Primarily, these services involve payments in some way. To summarize briefly our disbursement/payment programs through November 2022:
- Disbursed over $3.75 million to over 7,700 people (immigrants ineligible for federal Covid support funding) on behalf of several Oakland Unified School District (OUSD) schools, Centro Legal and others.
- Disbursed over $865,000 mostly teachers of color and funding for administrative costs to date for Teachers Rooted in Oakland (though the Mayor’s Office). Roughly $7 million more has been raised or committed. CDF recently became the fiscal sponsor for the program and will be responsible for more extensive management of some of the administrative functions of the new organization.
- Pilot program beginning with $125,000 with a southern California foundation to manage their loans to people in need, mostly in southern California.

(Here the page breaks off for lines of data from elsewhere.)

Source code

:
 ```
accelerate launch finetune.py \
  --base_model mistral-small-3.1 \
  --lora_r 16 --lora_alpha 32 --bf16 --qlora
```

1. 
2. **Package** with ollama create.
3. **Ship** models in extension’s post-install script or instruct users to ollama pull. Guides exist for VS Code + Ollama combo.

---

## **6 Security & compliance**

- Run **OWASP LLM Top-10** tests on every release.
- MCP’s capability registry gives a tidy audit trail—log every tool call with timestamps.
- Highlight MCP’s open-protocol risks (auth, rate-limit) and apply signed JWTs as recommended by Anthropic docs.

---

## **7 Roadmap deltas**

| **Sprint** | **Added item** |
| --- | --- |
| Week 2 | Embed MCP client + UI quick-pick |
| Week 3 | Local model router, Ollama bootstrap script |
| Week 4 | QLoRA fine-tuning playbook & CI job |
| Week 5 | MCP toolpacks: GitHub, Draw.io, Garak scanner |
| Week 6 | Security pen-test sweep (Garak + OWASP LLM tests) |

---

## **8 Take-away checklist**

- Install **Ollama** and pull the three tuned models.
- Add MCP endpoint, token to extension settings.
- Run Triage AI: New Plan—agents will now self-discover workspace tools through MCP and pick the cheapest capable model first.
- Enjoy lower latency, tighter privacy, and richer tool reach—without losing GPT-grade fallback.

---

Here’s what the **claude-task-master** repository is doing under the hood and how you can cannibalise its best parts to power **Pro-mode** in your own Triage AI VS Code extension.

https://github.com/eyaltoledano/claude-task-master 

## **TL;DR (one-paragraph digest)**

The activities include documenting and closing the loans, payments, collections, reporting, etc.
- Disbursing over $80,000 through a contract with OUSD to assist with providing financial coaching and setting up accounts for the students.
- Disbursing about $45,000 for two other OUSD contracts; two other new contracts have been approved.
- Program with Union Bank and Laney College students. Disburse payments for work stipends.
At the same time as this function is growing rapidly for CDF, other traditional functions continue to be reduced. Check cashing has become a small (although still important) part of our services as employers and employees move to more electronic forms of payment. However, there are still some people who depend on checks and CDF will continue to serve them even though it is a rapidly diminishing activity and source of revenue. Similarly, CDF’s payday lending has fallen dramatically in the past two years. CDF has worked to move most of its payday borrowers into zero-interest installment loans thanks to a grant from Our Biswas and this transition has resulted in a dramatic reduction in our payday lending. And similar to check cashing, we will continue to offer these loans for people who still require them. At the same time, we are exploring additional lending approaches and we hope to expand our lending presence further.
These shifts have partially transformed CDF in significant ways. We increasingly are focusing on lending (excluding payday loans), financial training and payments. We believe that these changes will deepen over time and that CDF will undergo further transformations as we seek new ways to assist low-income communities meet their needs.